From 6 April, the reference period used to calculate statutory holiday pay will increase from 12 weeks to 52 weeks.  This will ensure that workers who do not have a regular working pattern throughout the year are not disadvantaged by taking their holiday at a quiet time of the year when their weekly pay might be lower.

The 52-week reference period will apply to all calculations of statutory holiday pay under the WTR 1998 in which the 12-week reference period would otherwise have been used (in other words, workers with no normal working hours, and workers with normal working hours whose pay varies with the amount of work done or the times or days on which it is done).

The government intends to launch a campaign to boost awareness of holiday and holiday pay rights among employers and individuals. This will include new guidance (produced in conjunction with Acas) with real life examples to support the interpretation of holiday pay rules.

Parental Bereavement Leave

Please see article below for further details.

Termination Payment Changes

As of 6 April, all ex-gratia termination payments above £30,000 will be subject to deductions NICs as well as income tax.

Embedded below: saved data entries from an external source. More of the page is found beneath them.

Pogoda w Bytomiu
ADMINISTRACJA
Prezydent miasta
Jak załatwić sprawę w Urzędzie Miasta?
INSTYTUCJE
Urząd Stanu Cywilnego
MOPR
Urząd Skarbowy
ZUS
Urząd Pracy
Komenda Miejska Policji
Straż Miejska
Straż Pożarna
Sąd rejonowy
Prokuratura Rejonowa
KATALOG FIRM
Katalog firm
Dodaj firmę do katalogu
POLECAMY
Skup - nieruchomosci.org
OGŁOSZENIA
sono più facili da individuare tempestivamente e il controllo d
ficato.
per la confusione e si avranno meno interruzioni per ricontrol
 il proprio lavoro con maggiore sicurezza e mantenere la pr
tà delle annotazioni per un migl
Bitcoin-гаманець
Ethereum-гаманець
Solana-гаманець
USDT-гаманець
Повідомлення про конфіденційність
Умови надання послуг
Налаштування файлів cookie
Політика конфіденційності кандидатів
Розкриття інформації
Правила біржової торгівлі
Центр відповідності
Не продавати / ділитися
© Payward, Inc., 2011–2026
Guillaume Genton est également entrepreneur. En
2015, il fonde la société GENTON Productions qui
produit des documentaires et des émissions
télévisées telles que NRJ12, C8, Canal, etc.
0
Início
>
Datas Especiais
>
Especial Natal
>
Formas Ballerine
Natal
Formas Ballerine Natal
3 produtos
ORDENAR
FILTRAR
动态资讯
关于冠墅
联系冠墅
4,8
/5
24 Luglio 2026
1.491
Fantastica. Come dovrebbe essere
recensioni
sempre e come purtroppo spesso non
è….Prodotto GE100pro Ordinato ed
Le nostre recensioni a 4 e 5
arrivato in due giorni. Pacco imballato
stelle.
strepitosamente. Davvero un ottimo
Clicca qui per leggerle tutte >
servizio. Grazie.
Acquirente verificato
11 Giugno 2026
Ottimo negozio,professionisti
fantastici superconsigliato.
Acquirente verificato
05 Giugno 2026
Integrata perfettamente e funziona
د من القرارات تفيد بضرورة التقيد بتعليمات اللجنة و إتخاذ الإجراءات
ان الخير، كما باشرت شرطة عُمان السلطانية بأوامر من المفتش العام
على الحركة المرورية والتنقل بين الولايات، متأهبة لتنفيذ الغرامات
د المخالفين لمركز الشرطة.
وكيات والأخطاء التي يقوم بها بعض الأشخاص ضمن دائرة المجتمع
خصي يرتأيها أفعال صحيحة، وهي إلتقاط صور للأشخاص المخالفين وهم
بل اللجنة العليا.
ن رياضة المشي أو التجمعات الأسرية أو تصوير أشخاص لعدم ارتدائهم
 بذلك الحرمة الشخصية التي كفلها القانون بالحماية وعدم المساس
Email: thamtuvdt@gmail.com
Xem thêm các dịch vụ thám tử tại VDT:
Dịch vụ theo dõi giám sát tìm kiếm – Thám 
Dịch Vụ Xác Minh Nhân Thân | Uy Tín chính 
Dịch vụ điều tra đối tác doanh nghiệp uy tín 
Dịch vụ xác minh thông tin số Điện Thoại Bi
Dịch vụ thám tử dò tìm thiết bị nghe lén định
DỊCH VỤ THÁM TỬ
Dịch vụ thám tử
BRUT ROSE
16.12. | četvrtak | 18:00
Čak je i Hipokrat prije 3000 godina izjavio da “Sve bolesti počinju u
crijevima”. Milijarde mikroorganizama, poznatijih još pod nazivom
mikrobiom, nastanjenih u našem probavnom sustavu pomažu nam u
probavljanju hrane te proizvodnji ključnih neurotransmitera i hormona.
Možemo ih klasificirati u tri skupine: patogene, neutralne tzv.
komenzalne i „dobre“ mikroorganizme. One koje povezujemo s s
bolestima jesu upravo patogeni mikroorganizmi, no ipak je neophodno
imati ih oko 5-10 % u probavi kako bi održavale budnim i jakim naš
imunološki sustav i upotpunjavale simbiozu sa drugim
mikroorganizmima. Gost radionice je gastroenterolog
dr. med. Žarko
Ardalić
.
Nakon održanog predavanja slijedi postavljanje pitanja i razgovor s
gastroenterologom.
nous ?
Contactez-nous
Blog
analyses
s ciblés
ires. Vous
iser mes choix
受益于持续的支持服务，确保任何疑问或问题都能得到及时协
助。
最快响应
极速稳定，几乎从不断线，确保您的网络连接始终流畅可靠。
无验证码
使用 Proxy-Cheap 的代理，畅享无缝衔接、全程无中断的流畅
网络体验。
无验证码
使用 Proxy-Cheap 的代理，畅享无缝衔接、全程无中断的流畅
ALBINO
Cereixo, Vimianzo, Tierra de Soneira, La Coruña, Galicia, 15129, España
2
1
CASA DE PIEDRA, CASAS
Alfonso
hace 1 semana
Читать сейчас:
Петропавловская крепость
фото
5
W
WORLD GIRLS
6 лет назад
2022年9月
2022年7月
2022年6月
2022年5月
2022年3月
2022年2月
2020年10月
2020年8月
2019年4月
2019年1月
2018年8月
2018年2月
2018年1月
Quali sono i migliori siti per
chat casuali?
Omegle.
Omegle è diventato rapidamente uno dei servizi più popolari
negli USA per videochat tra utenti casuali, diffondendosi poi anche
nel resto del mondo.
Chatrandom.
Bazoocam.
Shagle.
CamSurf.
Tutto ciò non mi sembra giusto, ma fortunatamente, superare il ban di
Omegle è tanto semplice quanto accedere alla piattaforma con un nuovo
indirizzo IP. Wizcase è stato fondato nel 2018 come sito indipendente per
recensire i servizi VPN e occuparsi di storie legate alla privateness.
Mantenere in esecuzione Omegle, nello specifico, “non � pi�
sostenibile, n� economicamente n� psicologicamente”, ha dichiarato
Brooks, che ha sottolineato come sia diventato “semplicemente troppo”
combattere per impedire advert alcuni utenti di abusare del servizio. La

The first £30,000 of a termination payment is exempt from tax and NICs. Currently, tax is payable on sums above this amount, but NICs are not chargeable. As of April 2020, NICs will also be chargeable on payments above the £30,000. Payment relating solely to the termination of employment will continue to be exempt from employee NICs.

National Minimum Wage

Following the recommendations of the Low Pay Commission, the government will increase the national minimum wage from April 2020 to the following rates:

  • Apprentices: £4.15 an hour;
  • 16-17 year olds: £4.55 an hour;
  • 18-20 year olds: £6.45 an hour;
  • 21-24 year olds: £8.20 an hour;
  • National living wage (workers aged 25 and over): £8.72 an hour.

IR35

Changes to IR35 will also apply from April 2020. This will impact end clients above a certain size that use the services of individuals who are engaged through an intermediary (usually their own personal service company or “PSC”) but would be classed as an employee if they contracted directly with the client.  The rules are designed to combat tax avoidance by ensuring these individuals (often referred to as off-payroll workers) pay the same tax and National Insurance contributions as employees.  The changes impact all arrangements where payments are received on or after 6 April, therefore businesses, contractors and agencies will need to carry out any necessary steps to ensure compliance well before this date.